What to work on — Your task is to return all the entries below exactly, with every picture omitted.

[Start of section]

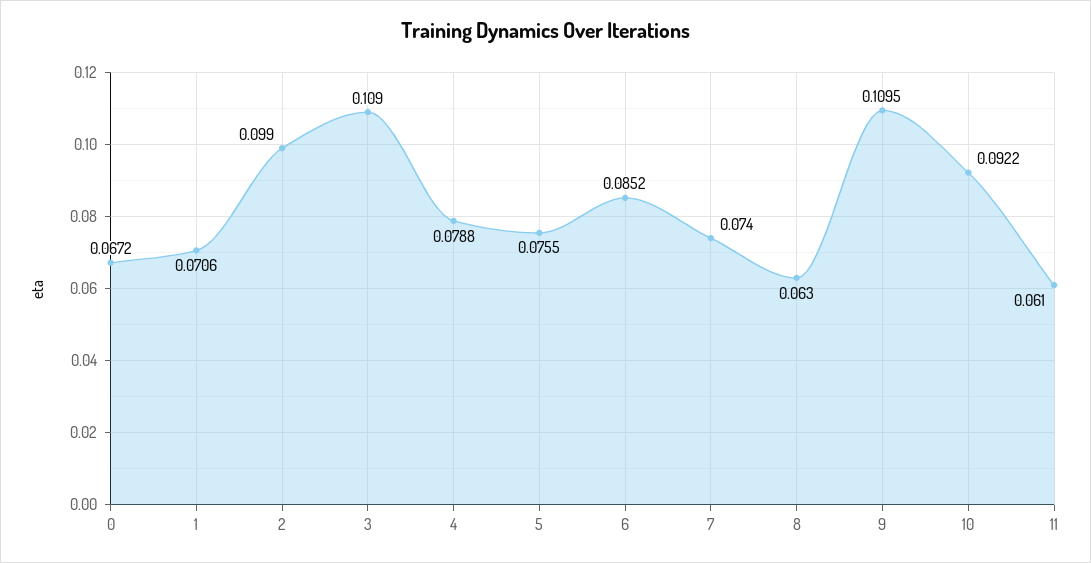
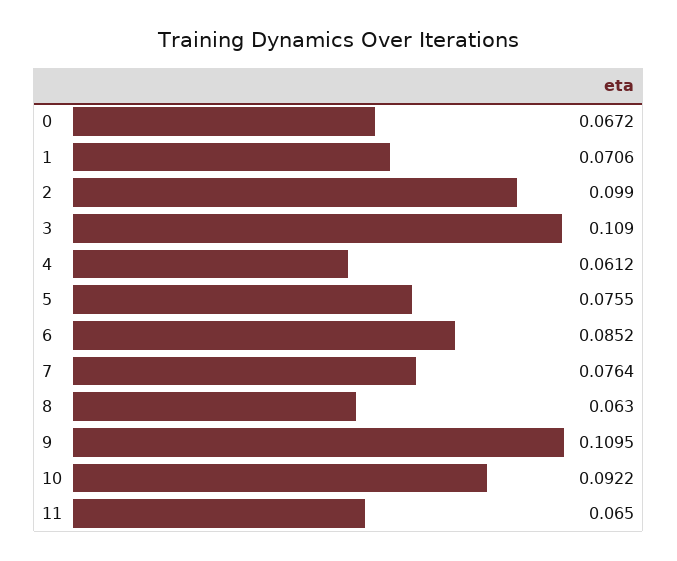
  {
    "0": 0.0672,
    "1": 0.0706,
    "2": 0.099,
    "3": 0.109,
-   "4": 0.0788,
+   "4": 0.0612,
    "5": 0.0755,
    "6": 0.0852,
-   "7": 0.074,
+   "7": 0.0764,
    "8": 0.063,
    "9": 0.1095,
    "10": 0.0922,
-   "11": 0.061
+   "11": 0.065
  }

[End of section]

Task solution —
  {
    "0": 0.0672,
    "1": 0.0706,
    "2": 0.099,
    "3": 0.109,
-   "4": 0.0788,
+   "4": 0.0612,
    "5": 0.0755,
    "6": 0.0852,
-   "7": 0.074,
+   "7": 0.0764,
    "8": 0.063,
    "9": 0.1095,
    "10": 0.0922,
-   "11": 0.061
+   "11": 0.065
  }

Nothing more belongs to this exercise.